The latest quarter included restructuring and acquisition costs and other items. Excluding items in both periods, earnings fell to 54 cents a share from 61 cents a share a year earlier, but were ahead of the mean estimate of analysts polled by Thomson Reuters of 49 cents a share.

"The results were driven primarily by discipline on the cost side," J.P. Morgan analyst Chris Schott wrote in a note to clients.

Revenue fell 8% to $10.87 billion, short of the Thomson estimate of $11.08 billion, with the stronger dollar contributing 5 percentage points of the decline. This continues a first-quarter trend among major drug makers of exceeding earnings estimates while falling short on the top line.

The stronger dollar is of special concern to Pfizer, which gets 54% of total revenue from abroad. Non-U.S. revenue dropped 7%, reflecting a 10 percentage point hit from the dollar.

But U.S. revenue took a hit, too, dropping 10%. Pfizer lost U.S. marketing exclusivity for allergy drug Zyrtec in January 2008 and for cancer drug Camptosar in February 2008, exposing them to cheaper competition.

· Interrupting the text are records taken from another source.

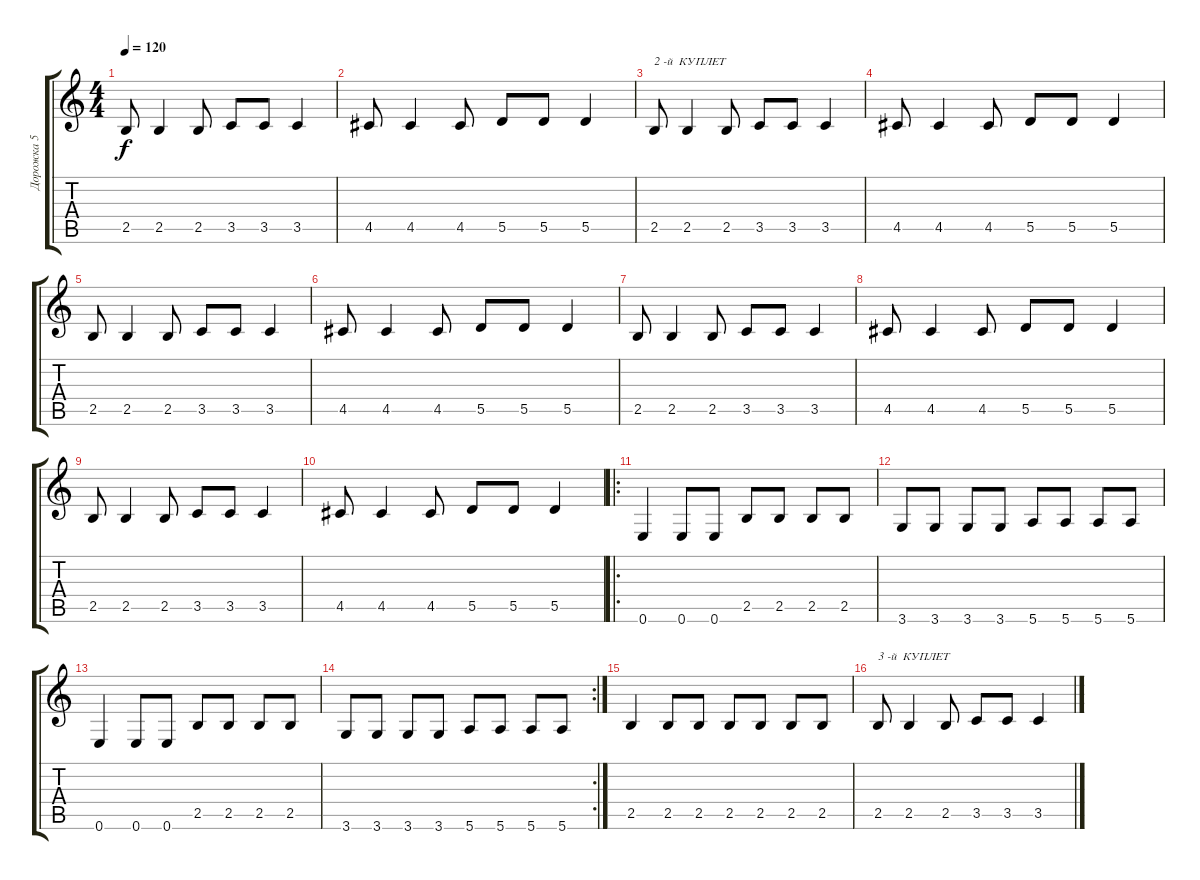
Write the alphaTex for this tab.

\track ("Дорожка 5" "Дорожка 5") {instrument electricbassfinger}
\staff {score tabs}
\tuning (E4 B3 G3 D3 A2 E2) {hide}
\ts (4 4)
\tempo 120
\clef g2
\ks c
2.5.8{dy f} 2.5.4 2.5.8 3.5.8 3.5.8 3.5.4 |
4.5.8 4.5.4 4.5.8 5.5.8 5.5.8 5.5.4 |
2.5.8{txt "2 -й  КУПЛЕТ"} 2.5.4 2.5.8 3.5.8 3.5.8 3.5.4 |
4.5.8 4.5.4 4.5.8 5.5.8 5.5.8 5.5.4 |
2.5.8 2.5.4 2.5.8 3.5.8 3.5.8 3.5.4 |
4.5.8 4.5.4 4.5.8 5.5.8 5.5.8 5.5.4 |
2.5.8 2.5.4 2.5.8 3.5.8 3.5.8 3.5.4 |
4.5.8 4.5.4 4.5.8 5.5.8 5.5.8 5.5.4 |
2.5.8 2.5.4 2.5.8 3.5.8 3.5.8 3.5.4 |
4.5.8 4.5.4 4.5.8 5.5.8 5.5.8 5.5.4 |
\ro
0.6.4 0.6.8 0.6.8 2.5.8 2.5.8 2.5.8 2.5.8 |
3.6.8 3.6.8 3.6.8 3.6.8 5.6.8 5.6.8 5.6.8 5.6.8 |
0.6.4 0.6.8 0.6.8 2.5.8 2.5.8 2.5.8 2.5.8 |
\rc 2
3.6.8 3.6.8 3.6.8 3.6.8 5.6.8 5.6.8 5.6.8 5.6.8 |
2.5.4 2.5.8 2.5.8 2.5.8 2.5.8 2.5.8 2.5.8 |
2.5.8{txt "3 -й  КУПЛЕТ"} 2.5.4 2.5.8 3.5.8 3.5.8 3.5.4
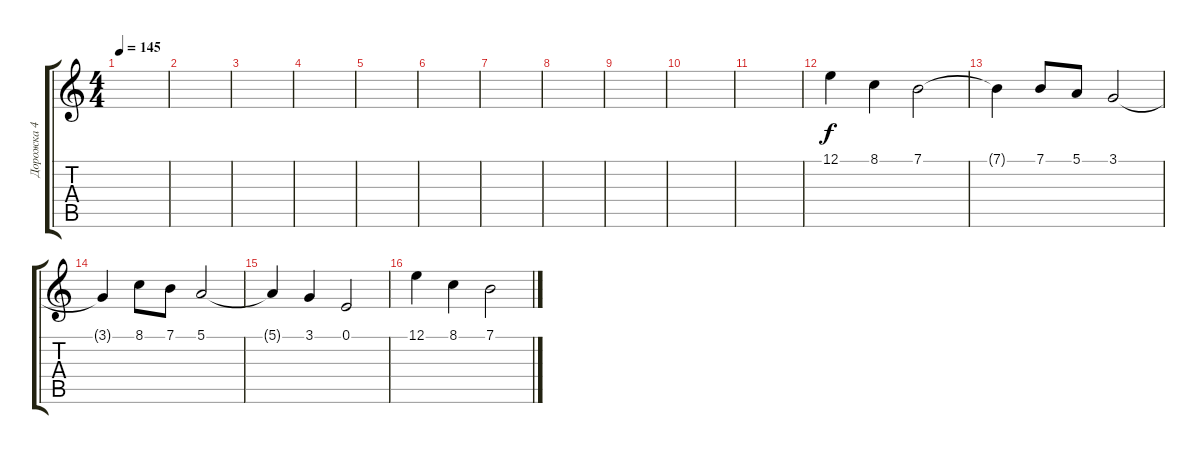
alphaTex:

\track ("Дорожка 4" "Дорожка 4") {instrument acousticgrandpiano}
\staff {score tabs}
\tuning (E4 B3 G3 D3 A2 E2) {hide}
\ts (4 4)
\tempo 145
\clef g2
\ks c
|
|
|
|
|
|
|
|
|
|
|
12.1.4 8.1.4 7.1.2 |
7.1{t}.4 7.1.8 5.1.8 3.1.2 |
3.1{t}.4 8.1.8 7.1.8 5.1.2 |
5.1{t}.4 3.1.4 0.1.2 |
12.1.4 8.1.4 7.1.2
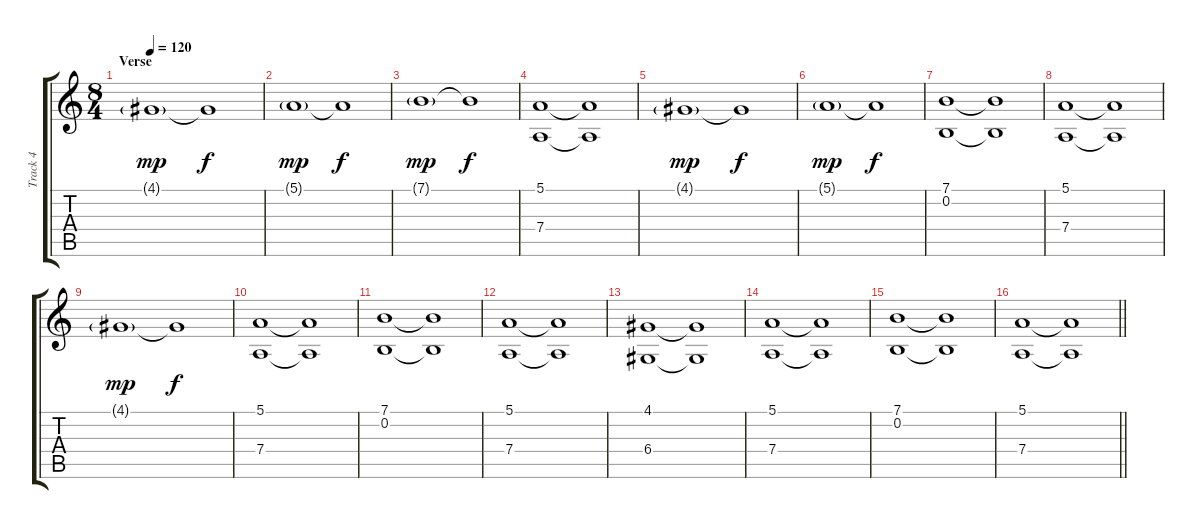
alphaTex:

\track ("Track 4" "Track 4") {instrument pad8sweep}
\staff {score tabs}
\tuning (E4 B3 G3 D3 A2 E2) {hide}
\ts (8 4)
\section ("" "Verse")
\tempo 120
\clef g2
\ks c
4.1{g}.1{dy mp} 4.1{t}.1{dy f} |
5.1{g}.1{dy mp} 5.1{t}.1{dy f} |
7.1{g}.1{dy mp} 7.1{t}.1{dy f} |
(5.1 7.4).1 (5.1{t} 7.4{t}).1 |
4.1{g}.1{dy mp} 4.1{t}.1{dy f} |
5.1{g}.1{dy mp} 5.1{t}.1{dy f} |
(7.1 0.2).1 (7.1{t} 0.2{t}).1 |
(5.1 7.4).1 (5.1{t} 7.4{t}).1 |
4.1{g}.1{dy mp} 4.1{t}.1{dy f} |
(5.1 7.4).1 (5.1{t} 7.4{t}).1 |
(7.1 0.2).1 (7.1{t} 0.2{t}).1 |
(5.1 7.4).1 (5.1{t} 7.4{t}).1 |
(4.1 6.4).1 (4.1{t} 6.4{t}).1 |
(5.1 7.4).1 (5.1{t} 7.4{t}).1 |
(7.1 0.2).1 (7.1{t} 0.2{t}).1 |
\barLineRight lightlight
(5.1 7.4).1 (5.1{t} 7.4{t}).1
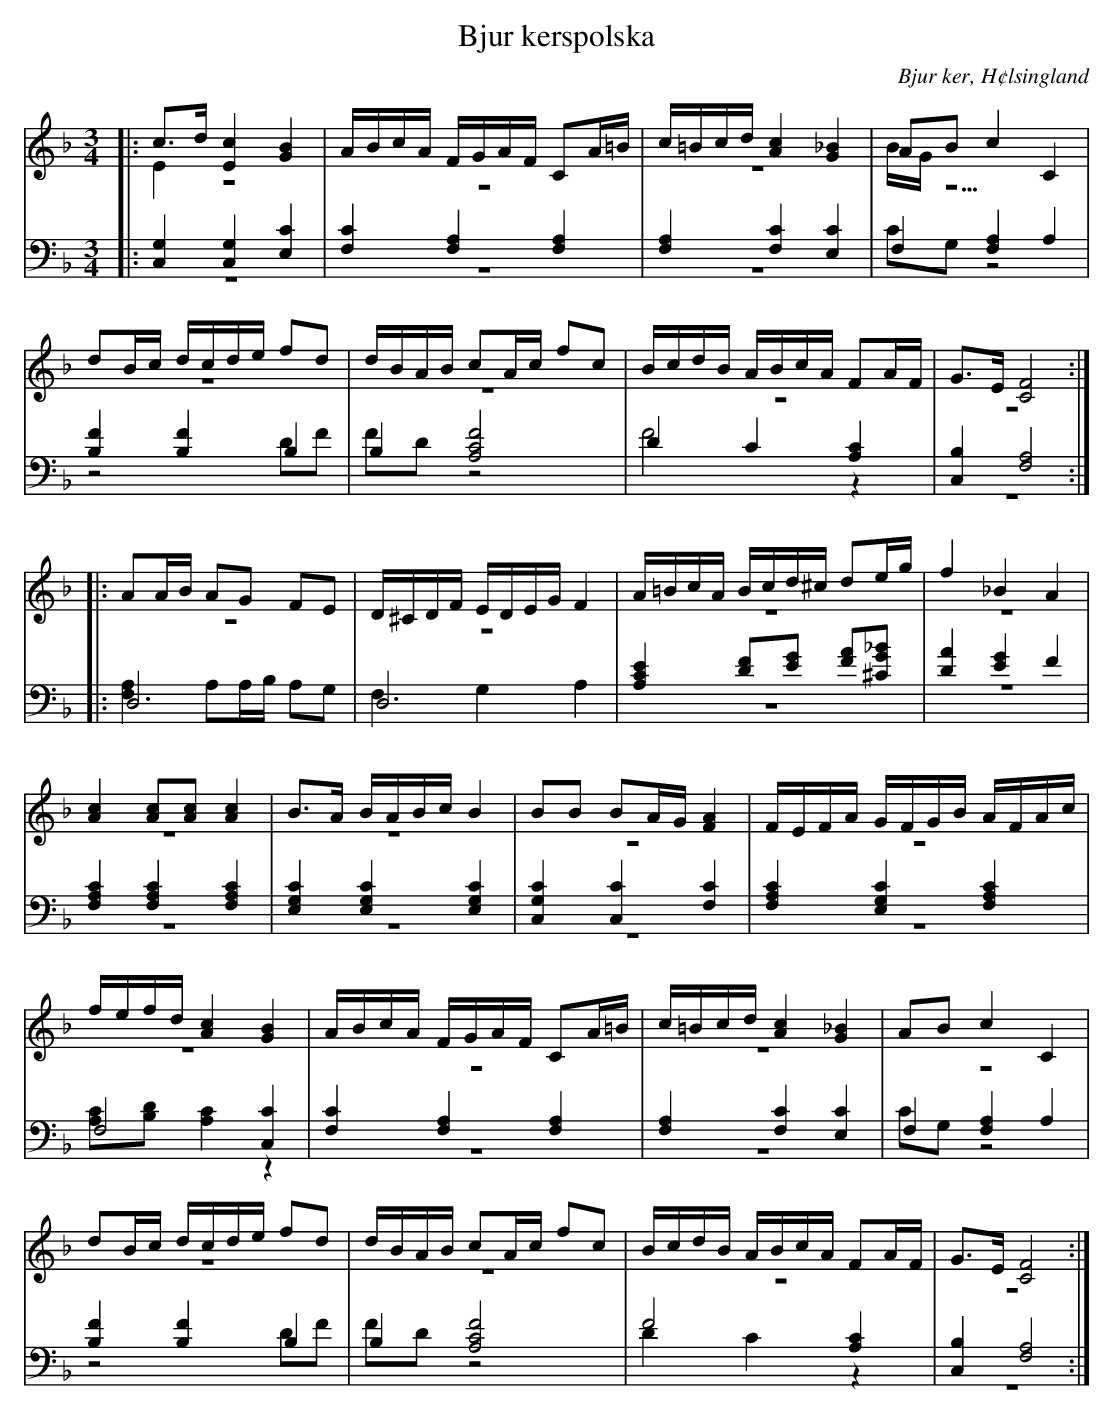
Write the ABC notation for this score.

X:1
T: Bjur kerspolska
O: Bjur ker, H¢lsingland
M: 3/4
L: 1/16
K: F
V:1
V:2 merge
V:3
V:4 merge
V:1
|: c2>d2 [E4c4] [G4B4]|ABcA FGAF C2A=B|c=Bcd [A4c4] [G4_B4]|A2B2 c4 C4 |
d2Bc dcde f2d2|dBAB c2Ac f2c2|BcdB ABcA F2AF|G2>E2 [C8F8]:|
|:A2AB A2G2 F2E2|D^CDF EDEG F4|A=BcA Bcd^c d2eg|f4 _B4 A4 |
[A4c4] [A2c2][A2c2] [A4c4]|B2>A2 BABc B4|B2B2 B2AG [F4A4]|FEFA GFGB AFAc|
fefd [A4c4] [G4B4]|ABcA FGAF C2A=B|c=Bcd [A4c4] [G4_B4]|A2B2 c4 C4 |
d2Bc dcde f2d2|dBAB c2Ac f2c2|BcdB ABcA F2AF|G2>E2 [C8F8]:|
V:2
|:E4 z8|z12|z12|BG z10 |
z12|z12|z12|z12:|
|:z12|z12|z12|z12 |
z12|z12|z12|z12|
z12|z12|z12|z12|
z12|z12|z12|z12:|
V:3 clef=bass
|: [C,4G,4] [C,4G,4] [E,4C4]|[F,4C4] [F,4A,4] [F,4A,4]|[F,4A,4] [F,4C4] [E,4C4]| F,4 [F,4A,4] A,4|
[B,4F4] [B,4F4] B,4|B,4 [A,8C8F8]|D4 C4 [A,4C4]|[C,4B,4] [F,8A,8]:|
|:D,12|D,12|[A,4C4E4] [D2F2][E2G2] [F2A2][^C2G2_B2]|
[D4A4] [E4G4] F4|[F,4A,4C4] [F,4A,4C4] [F,4A,4C4]|[E,4G,4C4] [E,4G,4C4] [E,4G,4C4]|[C,4G,4C4] [C,4C4] [F,4C4]|
[F,4A,4C4] [E,4G,4C4] [F,4A,4C4]|F,8 [C,4C4]|[F,4C4] [F,4A,4] [F,4A,4]|[F,4A,4] [F,4C4] [E,4C4]|
F,4 [F,4A,4] A,4|[B,4F4] [B,4F4] B,4|B,4 [A,8C8F8]|F8  [A,4C4]|[C,4B,4] [F,8A,8]:|
V:4 clef=bass
|:z12|z12|z12|C2G,2 z8 |
z8 D2F2|F2D2 z8|F8 z4|z12:|
|:[F,4A,4] A,2A,B, A,2G,2|F,4 G,4 A,4|z12|z12 |
z12|z12|z12|z12|
[A,2C2][B,2D2] [A,4C4] z4|z12|z12|C2G,2 z8 |
z8 D2F2|F2D2 z8|D4 C4 z4|z12:|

Also, Lipitor sales continue to drop due to increased utilization of generic cholesterol drugs such as simvastatin. In the U.S., Lipitor sales dropped 17%, while worldwide sales declined 13% to $2.72 billion. Pfizer is set to the lose patent protection for Lipitor in 2011, which will allow generics makers to sell cheaper copycat versions.

Pfizer Chief Executive Jeff Kindler said Pfizer faced "a challenging and dynamic economic and competitive environment."

Overall, Pfizer's pharmaceutical sales dropped 7%. Sales for the Chantix smoking-cessation drug declined 36% due to safety issues, while arthritis drug Celebrex saw an 8% sales contraction. A continued source of growth was pain drug Lyrica, whose sales rose 17%.

Pfizer's animal-health sales declined 13% to $537 million due to the stronger dollar, the weak economy and inventory changes.

Pfizer's gross margins improved thanks partly to the stronger dollar.

Pfizer lowered its forecast for reported 2009 earnings to reflect costs related to the purchase of Wyeth. It now sees 2009 earnings of $1.20 to $1.35 a share, down from a prior forecast of $1.34 to $1.49 a share. It still expects earnings, excluding items, of $1.85 to $1.95 a share.

Bristol-Myers Bristol said net income for the three months ended March 31 rose to $921 million, or 32 cents a share, versus $891 million, or 33 cents a share. (Per-share earnings declined despite an increase in net income due partly to accounting for earnings "attributable to noncontrolling interest.")

The latest quarter included restructuring costs and a charge to cover a settlement of securities litigation stemming from Bristol's attempt to settle a patent dispute over anti-clotting drug Plavix in 2006. Excluding items in both periods, earnings from continuing operations for the latest quarter would have been 48 cents a share, a penny ahead of the mean estimate of analysts surveyed by Thomson Reuters and up from 39 cents a share a year earlier.

Net sales rose 3% to $5 billion, just short of the Thomson estimate. The stronger dollar reduced growth by about 5 percentage points.

Plavix sales rose 10% to $1.4 billion, while sales also increased for the Reyataz HIV drug, Abilify antipsychotic and Orencia rheumatoid arthritis treatment. Sales dropped for hypertension drugs Avapro and Avalide, as well as Erbitux cancer drug.

While other pharmaceutical companies have tried to grow bigger and diversify into non-pharmaceutical operations, Bristol has shed non-drug assets and tightened its focus on biotech and so-called specialty-pharmaceutical drugs. In February, Bristol-Myers sold a minority stake in Mead Johnson Nutrition Co. (MJN), which sells Enfamil baby formula, in an initial public offering.

The moves have left Bristol flush with cash -- roughly $8 billion -- that the company plans to use to make acquisitions to beef up its pipeline and product lineup.